We had a session of three papers this afternoon at BPM 2012 on how BPM is applied in different environments.
Event-Driven Manufacturing Process Management Approach
[link]
The first paper, presented by Antonio Estruch from Universitat Jaume I in Castellón, Spain, is on automated manufacturing, where several different information systems (SCADA/PLCs, MES, ERP systems) are all involved in the manufacturing process but possibly not integrated. These systems generate events, and this paper is on the detection and analysis of the complex events from these various systems, providing knowledge on how to handle these events while complementing the existing systems.
BPMN 2.0 is proposed to model the processes including the events; all those events that we love (or hate) in BPMN 2.0 are perfect in a scenario such as this, where multiple non-integrated systems are generating events, and processes need to be triggered in response to those events. This can be used for quality control, where the complex events can detect the potential presence of poorly manufactured items that may have escaped detection by the lower level instrumentation. This also allows the modeling and measurement of key performance indicators in the manufacturing processes.
There are some existing standards for integrating with manufacturing solutions, but more than this is required in order to make a usable BPM solution for manufacturing, such as easily configurable user interfaces for the manufacturing-specific event visualization, event management capabilities, and some data processing and analytics for assisting with the complex event processing over time.
They have been testing out this approach using manufacturing simulation software and an open source BPMS, but want to expand it in the future with more CEP patterns and more complete prototypes for real-world scenarios.
Process-Based Design and Integration of Wireless Sensor Network Applications
[link]
Stefano Tranquillini of University of Trento presented a paper on using BPM to assist in programming wireless sensor network (WSN) applications, which are currently stand-alone systems coded by specialized developers. These networks of sensors and actuators, such as those that control HVAC systems in meeting rooms using sensors for temperature, CO2, presence and other factors, have been the subject of other research, where the sensors are exposed as web services and orchestrated within processes, with an extension to process language specifically for sensors.

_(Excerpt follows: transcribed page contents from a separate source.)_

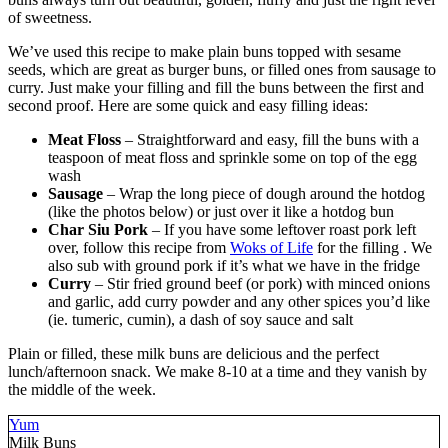
of sweetness.
We’ve used this recipe to make plain buns topped with sesame
seeds, which are great as burger buns, or filled ones from sausage to
curry. Just make your filling and fill the buns between the first and
second proof. Here are some quick and easy filling ideas:
Meat Floss
– Straightforward and easy, fill the buns with a
teaspoon of meat floss and sprinkle some on top of the egg
wash
Sausage
– Wrap the long piece of dough around the hotdog
(like the photos below) or just over it like a hotdog bun
Char Siu Pork
– If you have some leftover roast pork left
over, follow this recipe from
Woks of Life
for the filling . We
also sub with ground pork if it’s what we have in the fridge
Curry
– Stir fried ground beef (or pork) with minced onions
and garlic, add curry powder and any other spices you’d like
(ie. tumeric, cumin), a dash of soy sauce and salt
Plain or filled, these milk buns are delicious and the perfect
lunch/afternoon snack. We make 8-10 at a time and they vanish by
the middle of the week.
Yum
Milk Buns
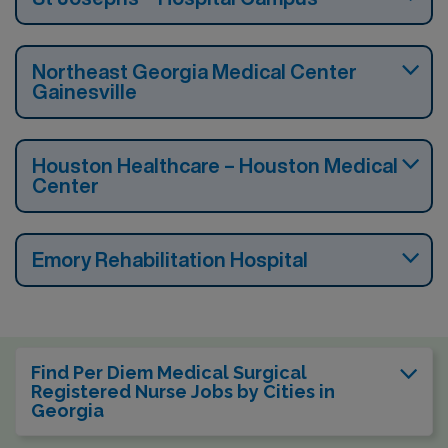
Northeast Georgia Medical Center
Gainesville
Houston Healthcare – Houston Medical
Center
Emory Rehabilitation Hospital
Find Per Diem Medical Surgical
Registered Nurse Jobs by Cities in
Georgia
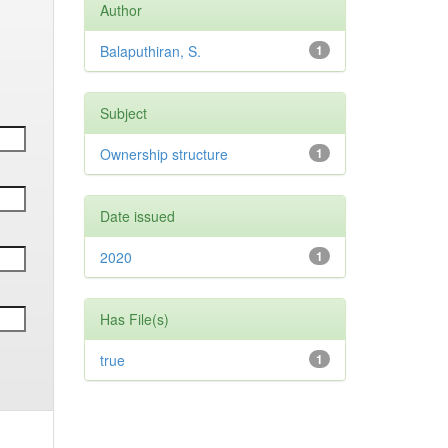
Author
Balaputhiran, S.
1
Subject
Ownership structure
1
Date issued
2020
1
Has File(s)
true
1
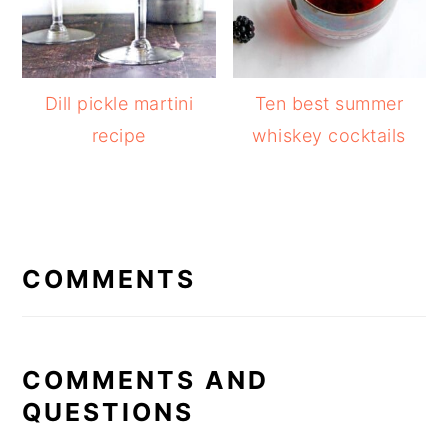
Dill pickle martini
Ten best summer
recipe
whiskey cocktails
READER
INTERACTIONS
COMMENTS
COMMENTS AND
QUESTIONS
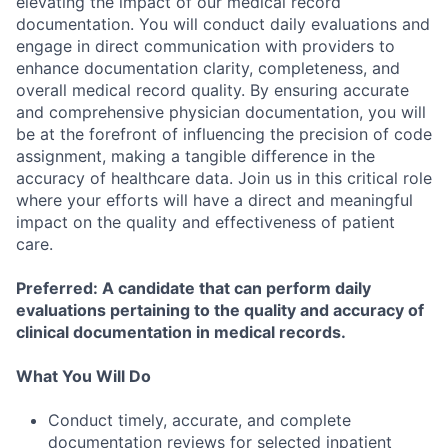
elevating the impact of our medical record
documentation. You will conduct daily evaluations and
engage in direct communication with providers to
enhance documentation clarity, completeness, and
overall medical record quality. By ensuring accurate
and comprehensive physician documentation, you will
be at the forefront of influencing the precision of code
assignment, making a tangible difference in the
accuracy of healthcare data. Join us in this critical role
where your efforts will have a direct and meaningful
impact on the quality and effectiveness of patient
care.
Preferred: A candidate that can perform daily
evaluations pertaining to the quality and accuracy of
clinical documentation in medical records.
What You Will Do
Conduct timely, accurate, and complete
documentation reviews for selected inpatient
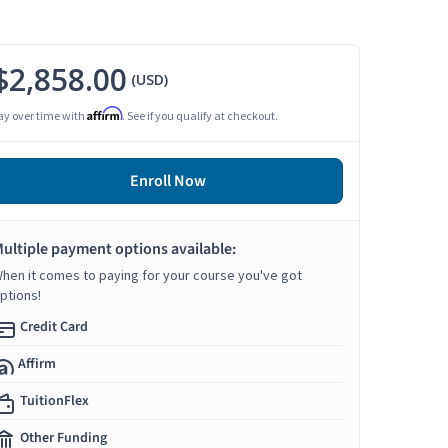
$2,858.00
(USD)
Affirm
ay over time with
. See if you qualify at checkout.
Enroll Now
ultiple payment options available:
hen it comes to paying for your course you've got
ptions!
Credit Card
Affirm
TuitionFlex
Other Funding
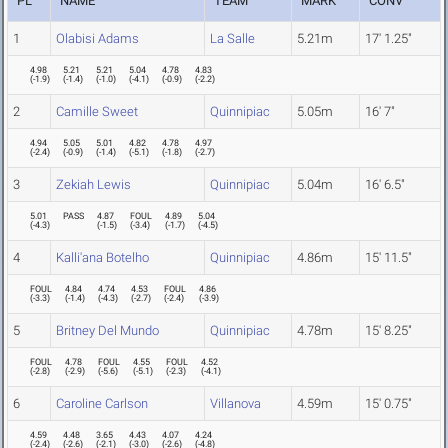
PL
NAME
TEAM
MARK
CONV
1
Olabisi Adams
La Salle
5.21m
17' 1.25"
4.98
5.21
5.21
5.04
4.78
4.83
(
-1.9
)
(
-1.4
)
(
-1.0
)
(
-4.1
)
(
-0.9
)
(
-2.2
)
2
Camille Sweet
Quinnipiac
5.05m
16' 7"
4.94
5.05
5.01
4.82
4.78
4.97
(
-2.4
)
(
-0.9
)
(
-1.4
)
(
-5.1
)
(
-1.8
)
(
-2.7
)
3
Zekiah Lewis
Quinnipiac
5.04m
16' 6.5"
5.01
PASS
4.87
FOUL
4.89
5.04
(
-4.3
)
(
-1.5
)
(
-3.4
)
(
-1.7
)
(
-4.5
)
4
Kalli'ana Botelho
Quinnipiac
4.86m
15' 11.5"
FOUL
4.84
4.74
4.53
FOUL
4.86
(
-3.3
)
(
-1.4
)
(
-4.3
)
(
-2.7
)
(
-2.4
)
(
-3.9
)
5
Britney Del Mundo
Quinnipiac
4.78m
15' 8.25"
FOUL
4.78
FOUL
4.55
FOUL
4.52
(
-2.8
)
(
-2.9
)
(
-5.6
)
(
-5.1
)
(
-2.3
)
(
-4.1
)
6
Caroline Carlson
Villanova
4.59m
15' 0.75"
4.59
4.48
3.65
4.43
4.07
4.24
(
-2.4
)
(
-2.6
)
(
-2.1
)
(
-3.0
)
(
-2.6
)
(
-4.8
)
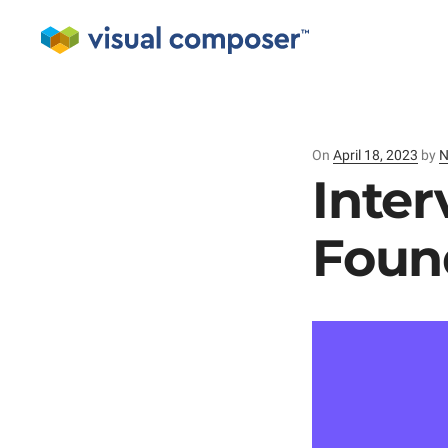
On
Posted
April 18, 2023
by
N
on
Inter
Foun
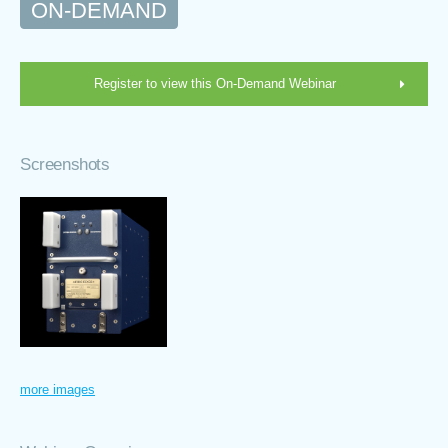
ON-DEMAND
Register to view this On-Demand Webinar
Screenshots
more images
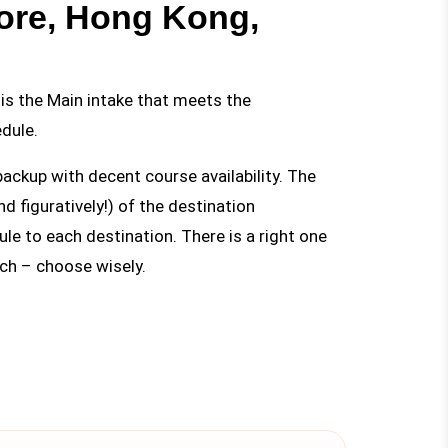
ore, Hong Kong,
is the Main intake that meets the
dule.
backup with decent course availability. The
nd figuratively!) of the destination
le to each destination. There is a right one
ach – choose wisely.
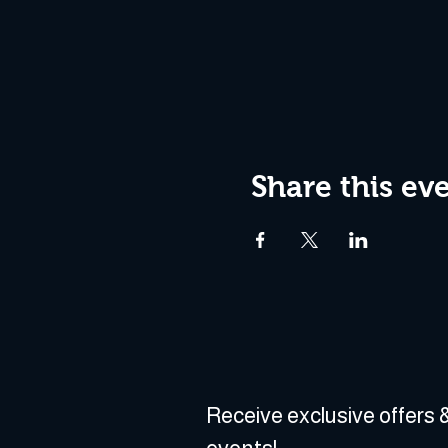
Share this ev
Receive exclusive offers &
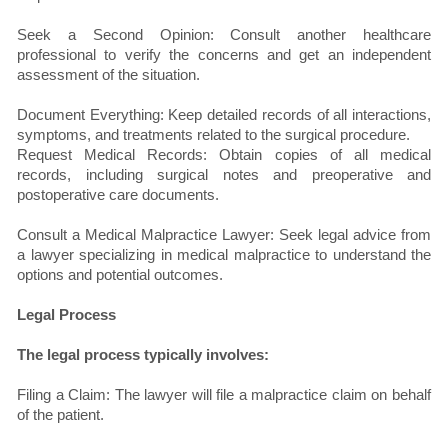
Seek a Second Opinion: Consult another healthcare
professional to verify the concerns and get an independent
assessment of the situation.
Document Everything: Keep detailed records of all interactions,
symptoms, and treatments related to the surgical procedure.
Request Medical Records: Obtain copies of all medical
records, including surgical notes and preoperative and
postoperative care documents.
Consult a Medical Malpractice Lawyer: Seek legal advice from
a lawyer specializing in medical malpractice to understand the
options and potential outcomes.
Legal Process
The legal process typically involves:
Filing a Claim: The lawyer will file a malpractice claim on behalf
of the patient.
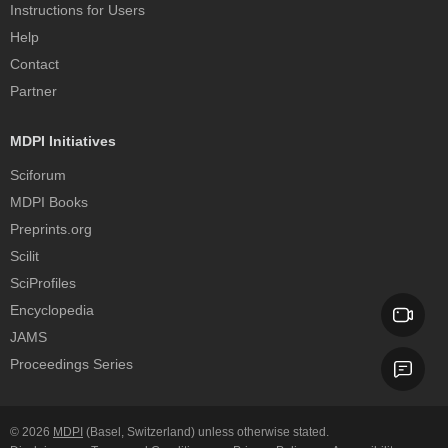
Instructions for Users
Help
Contact
Partner
MDPI Initiatives
Sciforum
MDPI Books
Preprints.org
Scilit
SciProfiles
Encyclopedia
JAMS
Proceedings Series
© 2026
MDPI
(Basel, Switzerland) unless otherwise stated.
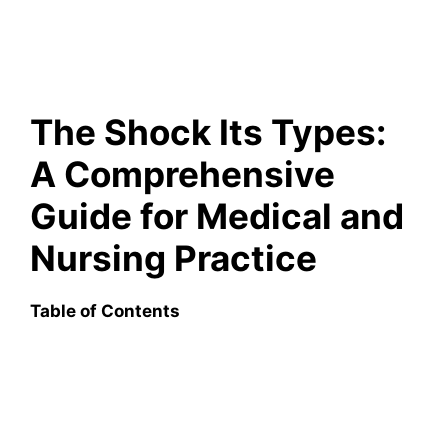
The Shock Its Types:
A Comprehensive
Guide for Medical and
Nursing Practice
Table of Contents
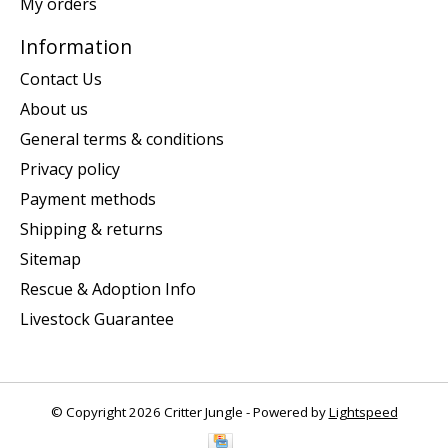
My orders
Information
Contact Us
About us
General terms & conditions
Privacy policy
Payment methods
Shipping & returns
Sitemap
Rescue & Adoption Info
Livestock Guarantee
© Copyright 2026 Critter Jungle - Powered by
Lightspeed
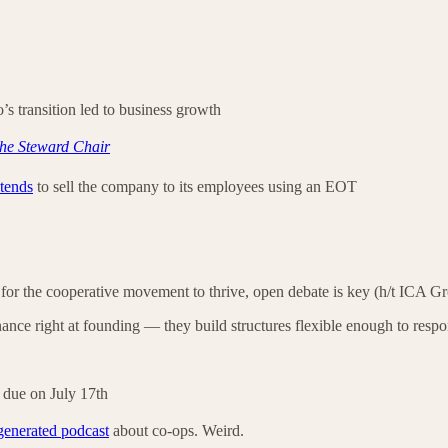
s transition led to business growth
he Steward Chair
ntends
to sell the company to its employees using an EOT
 for the cooperative movement to thrive, open debate is key (h/t ICA G
nance right at founding — they build structures flexible enough to resp
 due on July 17th
generated podcast
about co-ops. Weird.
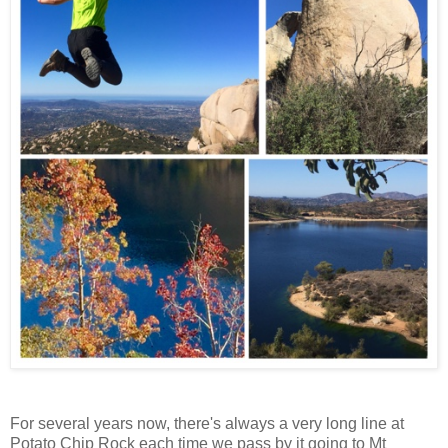
For several years now, there's always a very long line at
Potato Chip Rock each time we pass by it going to Mt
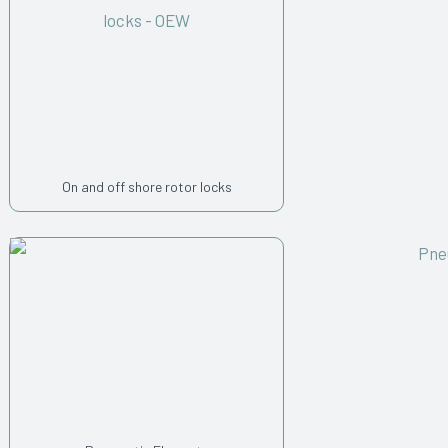
On and off shore rotor locks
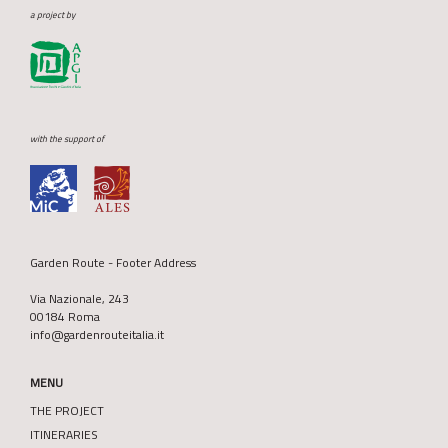
a project by
with the support of
Garden Route - Footer Address
Via Nazionale, 243
00184 Roma
info@gardenrouteitalia.it
MENU
THE PROJECT
ITINERARIES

The idea of the research described of this paper is to develop a modeling notation that allows integrated development of the business process and the WSN.
They created an extension to BPMN, BPMN4WSN, and created a modeling environment for designing the systems that include both business processes and WSN logic. This presents WSN interactions as a specific task type; since these can represent complex interactions of sensors and actuators, it’s not as simple as just a web service call, although this allows it to be abstracted as such within a BPMN model. The resulting model is both a deployable business process that deals with the business logic (e.g., billing for power consumption) and code generation for the WSN logic, plus the endpoints and communication proxy that connect the business process to the WSN.
Future work in this area is to make the code more efficient and reusable, create a unified modeling notation, create control flow for WSN nodes rather than the simpler sensors and actuators, and find a solution for multi-process deployment on a WSN.
You can find out more about the research project at the makeSense website.
Modeling Rewards and Incentive Mechanisms for Social BPM
[link to pdf paper]
Ognjen Scekic of the Vienna University of Technology presented a paper on incentives in social BPM, where he defines social business processes as those executed by an ad hoc assembled team of workers, where the team extends beyond the originator’s organizational scope. In addition to requiring environments to allow for rich collaboration, social processes in business require management and assignment of more complex tasks as well as incentive practices.
In general, incentives/rewards are used to align the interests of employees and organizations. A single incentive targets a specific behavior but may also have unwanted results (e.g., incenting only on call time in a call center without considering customer satisfaction), so typically multiple incentives are combined to produce the desired results. He makes a distinction between an incentive, which is offered before the task is completed, and a reward, which is offered after task completion. Consumer social computing uses simple incentive mechanisms, but that is insufficient for complex business processes; there are no general models and systems for modeling, executing, monitoring and adapting reward/incentive mechanisms.
The research identified seven major incentive mechanisms (e.g., pay-for-performance), each with its own evaluation methods. These can interface with the crowd management systems being used for social computing. Eventually, the idea is to have higher level tools so that an HR manager can assemble the incentives themselves, which will then be deployed to work with the social computing platform. Their Rewarding Model (RMod) provides a language for composing and executing these different incentive mechanisms based on time, state and organizational structure. Essentially, this is a rules-based system that evaluates conditions either at specific time intervals or based on inbound events, and triggers actions in response.
He described a scenario that used information from IBM India’s IT incident management system, generating automated team reorganization and monetary rewards in response to the work performed, as well as a scenario for a rotating presidency with a maximum number of consecutive times holding the position.
Although most of this work does not appear to be specific to social BPM, any of the incentives/rewards that result in automated team structure reorganization are likely only applicable in self-organized collaborative teams. Otherwise, these same methods could be applied to manage incentives in more structured teams and processes, although those likely already have incentive/rewards schemes in place as part of their structure.